Search code examples
polybase

Pushdown in Polybase


I have the following scenario. A dimension table, e.g. PRODUCT is loaded into SQL Server 2016. A fact table, e.g. ORDER_ITEM is loaded into Hadoop. I want to run an aggregate query across PRODUCT and ORDER_ITEM, e.g.

SELECT
 PRODUCT.PRODUCT_CATEGORY,
 SUM(ORDER_ITEM.AMOUNT)
FROM
 HADOOP.ORDER_ITEM OI
 JOIN RDBMS.PRODUCT P ON (OI.PRODUCT_ID = P.PRODUCT_ID)
GROUP BY
  PRODUCT.PRODUCT_CATEGORY

What is the behaviour. (1) Does Polybase broadcast the PRODUCT dimension into Hadoop performs the join and aggregation there and returns the result (2) Does Polybase broadcast the ORDER_ITEM table to SQL Server and perfroms the join and aggregation there?

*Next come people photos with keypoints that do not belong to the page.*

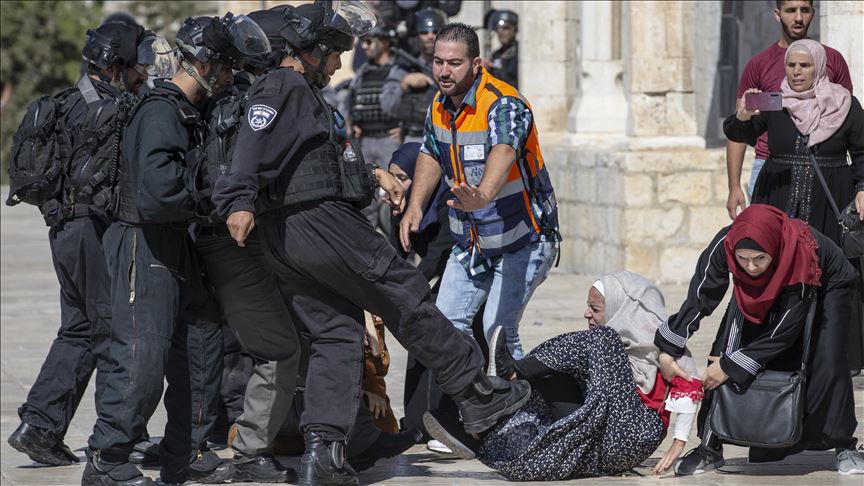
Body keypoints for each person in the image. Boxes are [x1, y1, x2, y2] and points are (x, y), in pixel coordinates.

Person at [211, 3, 531, 485]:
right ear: (311, 51)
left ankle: (325, 454)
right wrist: (236, 198)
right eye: (336, 53)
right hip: (316, 223)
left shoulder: (296, 91)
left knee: (337, 334)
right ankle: (477, 394)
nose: (340, 64)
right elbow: (253, 142)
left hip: (290, 232)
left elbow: (315, 167)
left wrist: (372, 178)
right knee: (403, 289)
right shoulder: (283, 85)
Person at [82, 14, 271, 486]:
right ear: (204, 64)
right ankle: (108, 459)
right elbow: (156, 192)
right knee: (141, 355)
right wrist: (212, 198)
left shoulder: (189, 111)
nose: (230, 79)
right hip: (143, 241)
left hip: (177, 243)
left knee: (202, 343)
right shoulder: (161, 111)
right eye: (225, 69)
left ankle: (187, 452)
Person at [6, 21, 151, 468]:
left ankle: (41, 426)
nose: (143, 73)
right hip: (91, 232)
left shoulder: (64, 104)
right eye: (136, 65)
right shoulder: (111, 110)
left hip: (64, 232)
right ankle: (115, 440)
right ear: (116, 65)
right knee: (109, 331)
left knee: (78, 329)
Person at [423, 271, 704, 479]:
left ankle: (512, 374)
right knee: (555, 375)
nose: (586, 314)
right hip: (602, 436)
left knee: (602, 340)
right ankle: (482, 434)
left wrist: (679, 441)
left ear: (623, 309)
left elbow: (689, 385)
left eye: (595, 309)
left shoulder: (662, 347)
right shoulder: (607, 355)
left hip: (635, 432)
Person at [653, 204, 864, 476]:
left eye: (759, 259)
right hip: (766, 286)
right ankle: (710, 446)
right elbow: (700, 296)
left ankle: (843, 445)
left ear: (773, 251)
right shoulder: (726, 244)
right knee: (724, 348)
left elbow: (786, 329)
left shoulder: (797, 251)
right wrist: (669, 349)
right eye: (743, 259)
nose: (750, 267)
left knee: (828, 359)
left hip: (826, 285)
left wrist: (732, 367)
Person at [399, 22, 560, 360]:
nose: (444, 71)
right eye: (438, 61)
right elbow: (430, 152)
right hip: (473, 243)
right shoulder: (439, 106)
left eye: (454, 63)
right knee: (445, 327)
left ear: (475, 64)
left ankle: (525, 407)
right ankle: (479, 405)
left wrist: (484, 194)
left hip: (524, 240)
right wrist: (415, 206)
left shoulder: (504, 103)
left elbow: (504, 148)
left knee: (498, 332)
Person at [194, 7, 306, 483]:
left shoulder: (207, 102)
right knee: (280, 349)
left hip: (210, 238)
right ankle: (250, 450)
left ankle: (203, 441)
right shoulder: (250, 103)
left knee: (215, 345)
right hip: (234, 240)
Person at [724, 38, 864, 373]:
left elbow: (861, 151)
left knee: (829, 271)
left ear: (819, 67)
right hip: (779, 194)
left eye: (805, 65)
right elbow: (738, 132)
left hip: (830, 195)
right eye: (791, 65)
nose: (797, 72)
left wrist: (862, 188)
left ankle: (833, 354)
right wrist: (743, 116)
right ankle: (770, 348)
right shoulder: (774, 102)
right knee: (774, 269)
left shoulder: (845, 104)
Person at [724, 0, 852, 219]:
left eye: (804, 10)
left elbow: (848, 120)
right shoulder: (759, 64)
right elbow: (740, 127)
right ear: (777, 14)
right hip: (769, 166)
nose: (798, 17)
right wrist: (734, 185)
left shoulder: (833, 60)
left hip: (822, 166)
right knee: (771, 243)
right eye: (791, 11)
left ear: (813, 13)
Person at [380, 7, 444, 144]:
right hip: (414, 137)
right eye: (424, 32)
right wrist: (403, 85)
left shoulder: (452, 66)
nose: (430, 36)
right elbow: (387, 105)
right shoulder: (405, 67)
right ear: (417, 36)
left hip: (446, 135)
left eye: (435, 32)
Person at [482, 9, 518, 89]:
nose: (501, 31)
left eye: (506, 28)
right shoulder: (496, 55)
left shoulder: (520, 53)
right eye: (498, 28)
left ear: (515, 29)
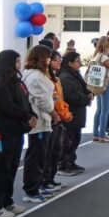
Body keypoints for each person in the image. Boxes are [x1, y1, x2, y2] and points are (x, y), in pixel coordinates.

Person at [0, 50, 37, 217]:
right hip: (3, 131)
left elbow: (25, 102)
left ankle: (7, 201)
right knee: (2, 167)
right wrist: (27, 116)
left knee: (12, 166)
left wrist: (31, 115)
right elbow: (8, 107)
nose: (19, 65)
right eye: (16, 62)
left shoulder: (16, 81)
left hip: (16, 130)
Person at [21, 45, 54, 203]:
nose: (49, 60)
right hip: (39, 120)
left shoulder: (34, 74)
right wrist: (54, 113)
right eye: (47, 57)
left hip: (41, 119)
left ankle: (37, 185)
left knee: (40, 155)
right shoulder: (35, 76)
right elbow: (42, 100)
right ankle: (31, 190)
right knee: (36, 156)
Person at [43, 50, 72, 193]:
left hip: (58, 118)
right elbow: (52, 99)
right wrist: (59, 114)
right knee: (48, 152)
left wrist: (64, 112)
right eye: (56, 59)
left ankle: (51, 179)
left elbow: (59, 99)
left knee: (56, 151)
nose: (59, 61)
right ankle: (45, 181)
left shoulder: (56, 78)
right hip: (52, 119)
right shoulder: (46, 79)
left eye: (60, 59)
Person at [57, 51, 90, 175]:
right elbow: (72, 96)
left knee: (74, 139)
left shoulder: (75, 74)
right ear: (70, 63)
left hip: (76, 114)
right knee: (68, 141)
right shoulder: (65, 77)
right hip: (70, 114)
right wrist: (86, 99)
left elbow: (83, 88)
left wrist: (88, 93)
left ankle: (71, 162)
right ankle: (64, 165)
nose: (80, 64)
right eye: (78, 62)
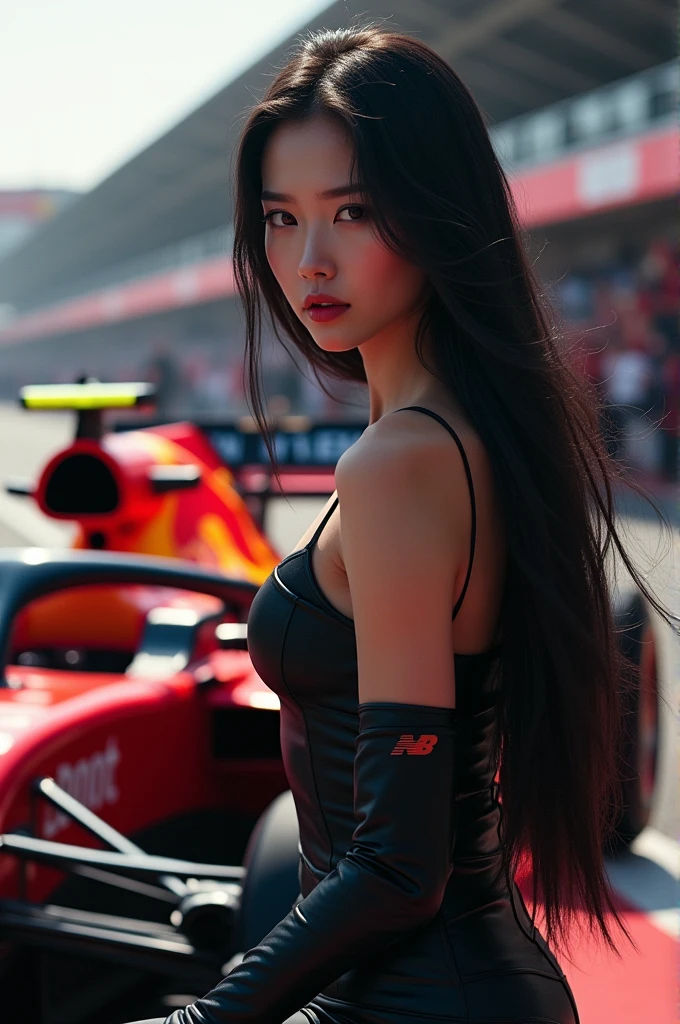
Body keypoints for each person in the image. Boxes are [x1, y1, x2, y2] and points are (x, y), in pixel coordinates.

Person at [123, 22, 676, 1024]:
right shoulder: (459, 431)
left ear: (435, 211)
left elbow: (396, 864)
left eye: (354, 211)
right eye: (280, 219)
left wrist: (202, 1019)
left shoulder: (403, 460)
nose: (310, 261)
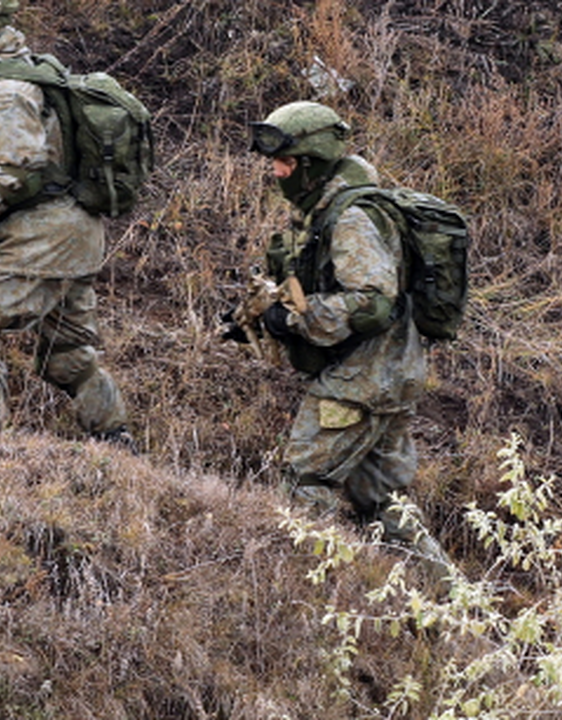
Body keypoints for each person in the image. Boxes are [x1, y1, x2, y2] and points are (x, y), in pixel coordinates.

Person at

It's probably (2), but if someone has tried it out let me know


Solution

  • PolyBase never moves data from the SQL Server regardless of the data volume. Depending on the statistics, PolyBase would either:

    A) Stream order_item table back to SQL Server and compute the join and aggregate the data.

    B) Push down a partial aggregate Sum(Order_Item.Amount) group by OI.ProductiD, stream the result set to SQL Server, then do the join and final aggregation within SQL Server.